床に唾を吐き、口元を拭った山田は恐ろしいほどの殺気を込めて俺を睨む。
・・・マジでこんなに恨まれる心当たりがないんだけど・・・
アレか?原田か中島の関係者か?
いやでもあの話はこっちに伝わってないしな・・・皆目見当がつかない。
「・・・んで、こんな、やつにぃ・・・」
なにやらブツブツ呟きながら、山田は腰に手を伸ばす。
そこには大き目のナイフが刺さっている。
「・・・やめろ、傷んだ腕と体で抜くより俺の脇差の方が早い。

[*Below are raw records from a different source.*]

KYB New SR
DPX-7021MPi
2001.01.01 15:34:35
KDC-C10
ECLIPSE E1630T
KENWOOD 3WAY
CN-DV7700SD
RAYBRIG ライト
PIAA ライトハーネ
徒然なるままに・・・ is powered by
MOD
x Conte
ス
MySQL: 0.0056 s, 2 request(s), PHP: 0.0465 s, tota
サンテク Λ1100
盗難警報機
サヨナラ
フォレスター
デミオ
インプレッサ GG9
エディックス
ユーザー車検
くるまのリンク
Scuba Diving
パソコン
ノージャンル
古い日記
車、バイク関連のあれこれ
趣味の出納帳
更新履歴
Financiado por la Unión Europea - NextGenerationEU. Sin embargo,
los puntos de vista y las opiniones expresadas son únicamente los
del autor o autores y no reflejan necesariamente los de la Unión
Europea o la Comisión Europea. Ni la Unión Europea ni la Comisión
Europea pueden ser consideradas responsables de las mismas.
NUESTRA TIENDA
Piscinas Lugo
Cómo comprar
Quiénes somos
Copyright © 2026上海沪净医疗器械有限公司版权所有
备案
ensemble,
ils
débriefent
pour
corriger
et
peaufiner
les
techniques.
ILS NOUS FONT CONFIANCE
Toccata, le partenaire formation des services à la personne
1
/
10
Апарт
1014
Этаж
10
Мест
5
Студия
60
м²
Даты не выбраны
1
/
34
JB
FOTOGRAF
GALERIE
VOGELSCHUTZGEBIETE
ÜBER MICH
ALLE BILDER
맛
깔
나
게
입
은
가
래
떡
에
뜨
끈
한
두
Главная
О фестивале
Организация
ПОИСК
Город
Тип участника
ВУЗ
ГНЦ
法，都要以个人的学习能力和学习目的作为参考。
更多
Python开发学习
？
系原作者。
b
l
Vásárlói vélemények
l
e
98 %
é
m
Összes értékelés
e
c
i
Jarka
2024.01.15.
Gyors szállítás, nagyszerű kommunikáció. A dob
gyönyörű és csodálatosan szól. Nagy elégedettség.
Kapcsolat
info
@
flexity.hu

お前は大嫌いだが自衛官を殺したくはない」
言いつつ、鯉口を切る。
これでどうあがいても俺の方が早く抜ける。
間合いも俺の方が長い。
コイツに勝ち目はない。
「どうしてもって言うなら、自衛隊を辞めて街中で襲ってこい・・・そしたら喜んでぶち殺すから」
山田の手は止まらず、ナイフホルスターの留め金を外す。
・・・駄目か・・・
銃殺されないことを祈ろう。
俺はこのレベルの刃物を持った相手を殺さず無効化する自信がない。
・・・バッシング覚悟でさっき膝でも破壊しときゃよかった。
山田の手がナイフの柄を逆手で握る。
俺は右手を脇差に滑らせ、左腰を引きながら抜刀を・・・
「がっ!?」
・・・する寸前で止めた。
山田が手を押さえて震えている。
そこに深々と刺さっているのは・・・
棒手裏剣。
入り口の方向を見ると、逆光になっていてわかり辛いが神崎さんがいる。
サクラは・・・いないな。
誰かに預けたのか?
「・・・」
カツカツとブーツの音を響かせて、速足で神崎さんが近付いてくる。
「ぐううっ・・・!あ・・・せ、せんぱ」
山田が神崎さんを見て顔をほころばせた瞬間。
スパァン!という音と共に、山田は白目を剥いて崩れ落ちた。
・・・右拳、いや掌底打ち・・・か?
視認できるギリギリの速度だった。
おっかねえ・・・山田とは桁違いのスピードと正確性だ。
「行きましょう、田中野さん」
まるで虫を見る目で床の山田を見ながら、俺を見ずに告げる神崎さん。
「いやあの・・・でもこの始末は」
「問題ありません、後で説明します」
「誰か人を呼ばないと・・・」
「問題ありません、このまま寝かせておきましょう」
「いやあの・・・」
「行きましょう、ね?」
「ハイ」
カツカツと歩く神崎さんを追いながら、俺は釈然としない気持ちを押し殺した。
・・・だって神崎さんすっげえ怖いもん。